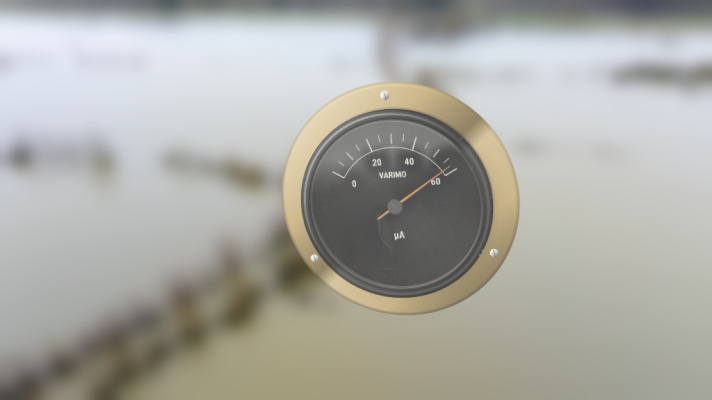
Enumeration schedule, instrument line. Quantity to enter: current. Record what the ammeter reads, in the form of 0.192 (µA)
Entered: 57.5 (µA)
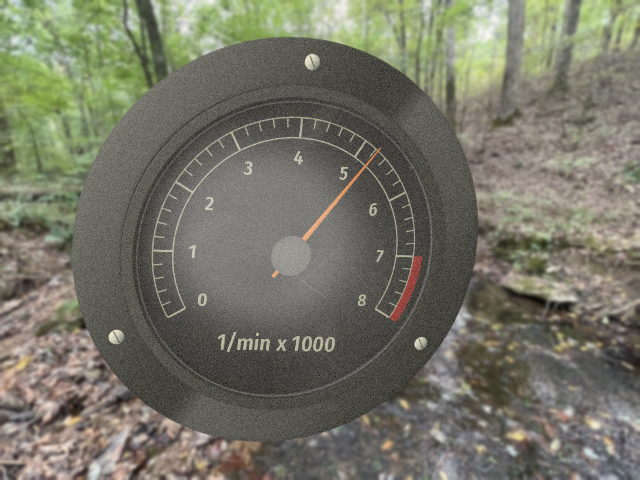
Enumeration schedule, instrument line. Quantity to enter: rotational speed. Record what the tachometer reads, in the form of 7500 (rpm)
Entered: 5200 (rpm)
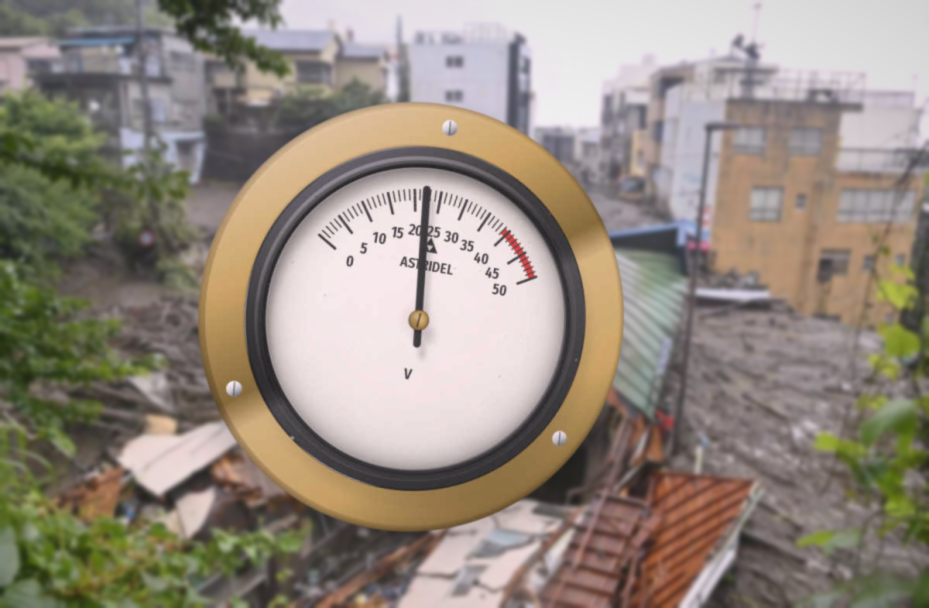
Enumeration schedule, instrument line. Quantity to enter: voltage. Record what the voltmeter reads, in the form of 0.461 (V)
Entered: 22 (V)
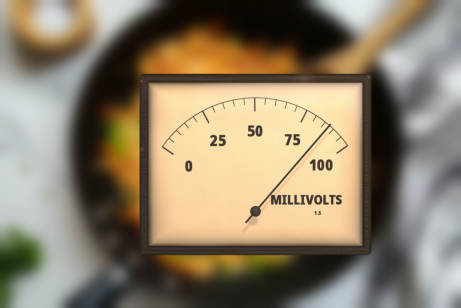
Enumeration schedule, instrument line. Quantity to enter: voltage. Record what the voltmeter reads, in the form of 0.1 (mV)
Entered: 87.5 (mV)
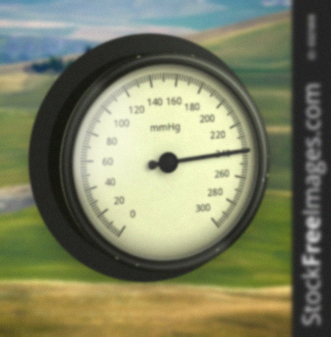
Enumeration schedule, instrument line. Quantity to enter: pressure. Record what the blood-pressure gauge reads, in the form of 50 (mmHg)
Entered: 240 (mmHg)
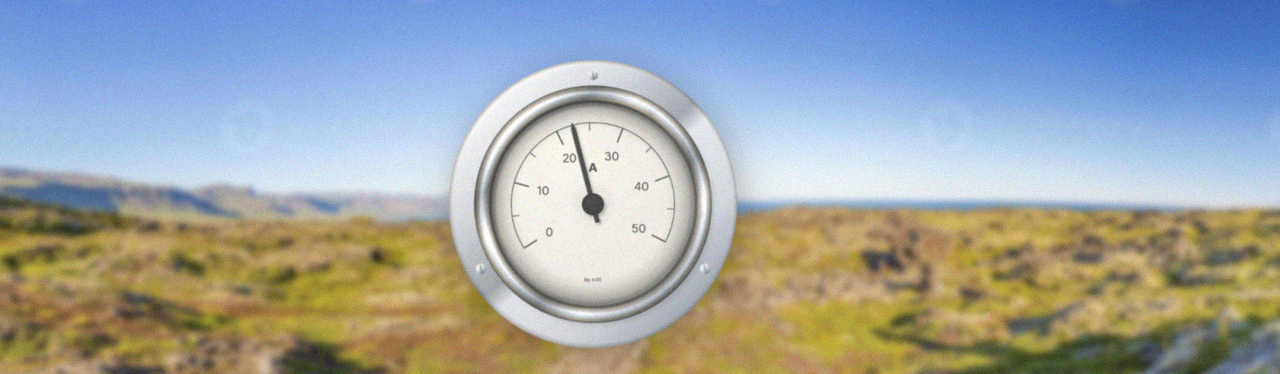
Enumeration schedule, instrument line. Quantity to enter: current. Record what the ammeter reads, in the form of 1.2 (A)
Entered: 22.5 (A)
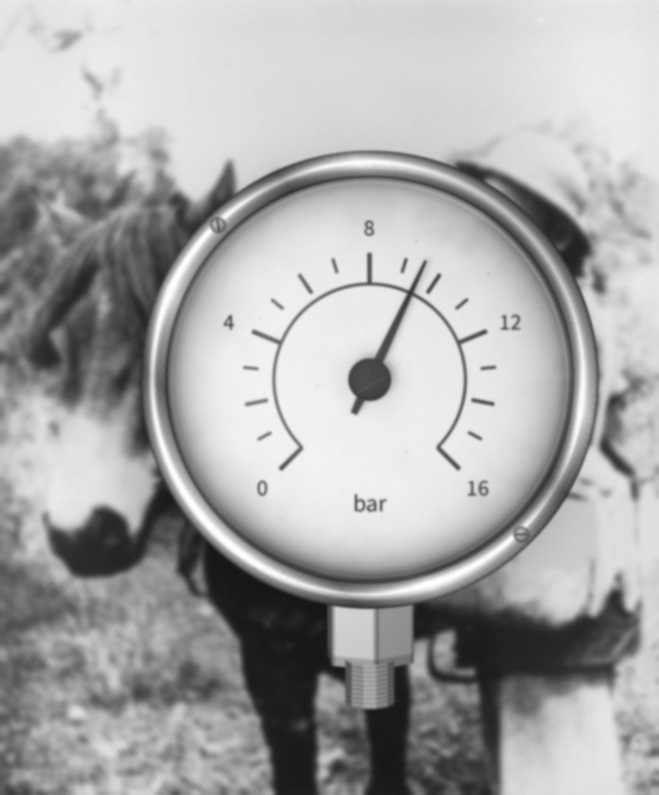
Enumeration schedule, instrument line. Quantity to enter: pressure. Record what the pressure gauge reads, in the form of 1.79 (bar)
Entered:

□ □ □ □ □ □ □

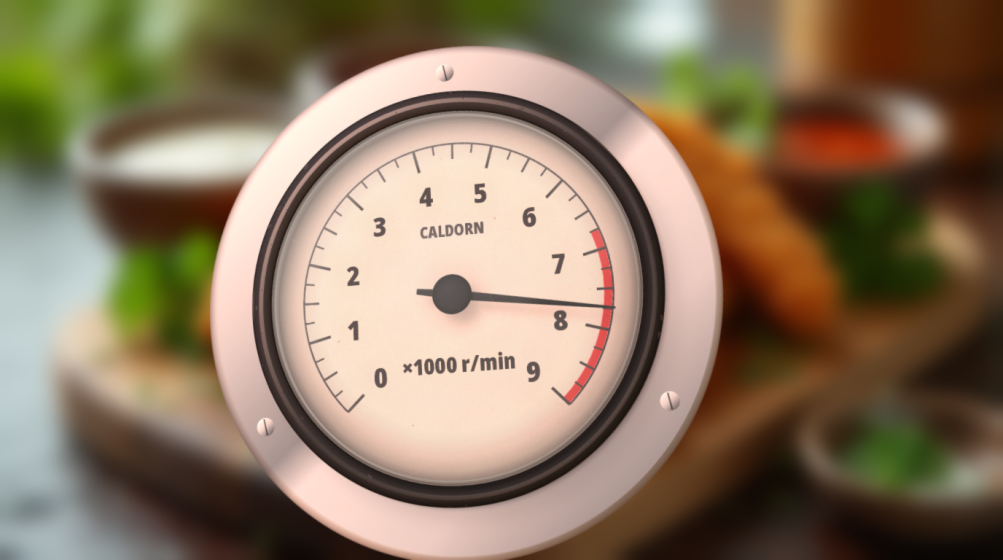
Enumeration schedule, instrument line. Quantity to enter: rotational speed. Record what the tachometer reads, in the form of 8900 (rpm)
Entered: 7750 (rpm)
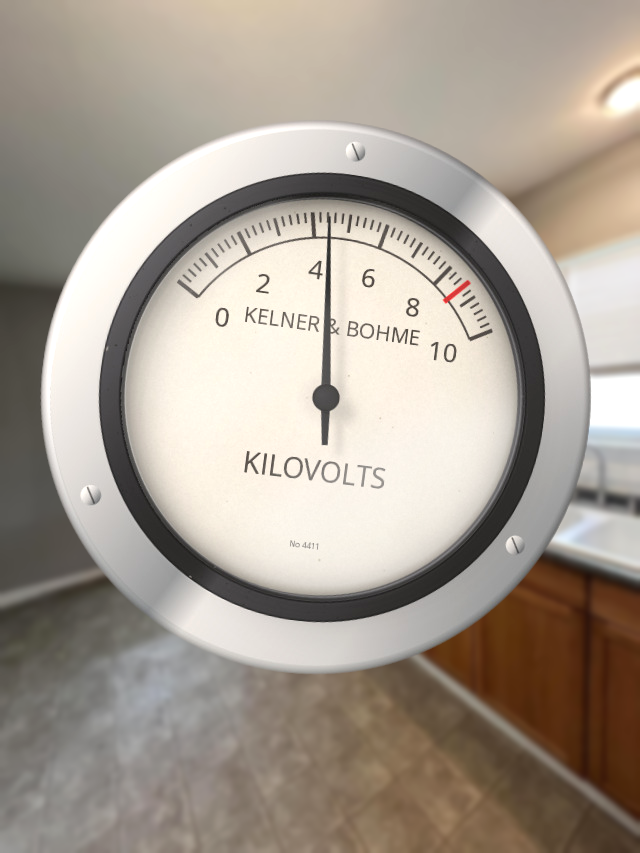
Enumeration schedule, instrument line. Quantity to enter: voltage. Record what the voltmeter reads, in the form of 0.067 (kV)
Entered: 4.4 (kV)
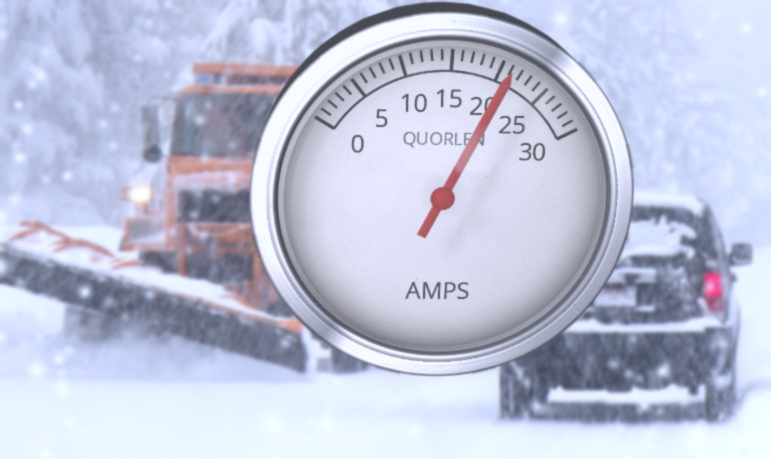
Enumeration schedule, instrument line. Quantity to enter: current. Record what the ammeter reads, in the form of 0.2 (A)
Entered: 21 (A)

□ □ □ □ □ □ □

• WORK TO COMPLETE
In the listing, rewrite the part that opens with the line containing "form of 0.2 (A)" and closes with the line containing "Entered: 21 (A)". Replace "ammeter" with "current meter" and keep everything else the same.

• OUTPUT OF THE EXERCISE
Enumeration schedule, instrument line. Quantity to enter: current. Record what the current meter reads, in the form of 0.2 (A)
Entered: 21 (A)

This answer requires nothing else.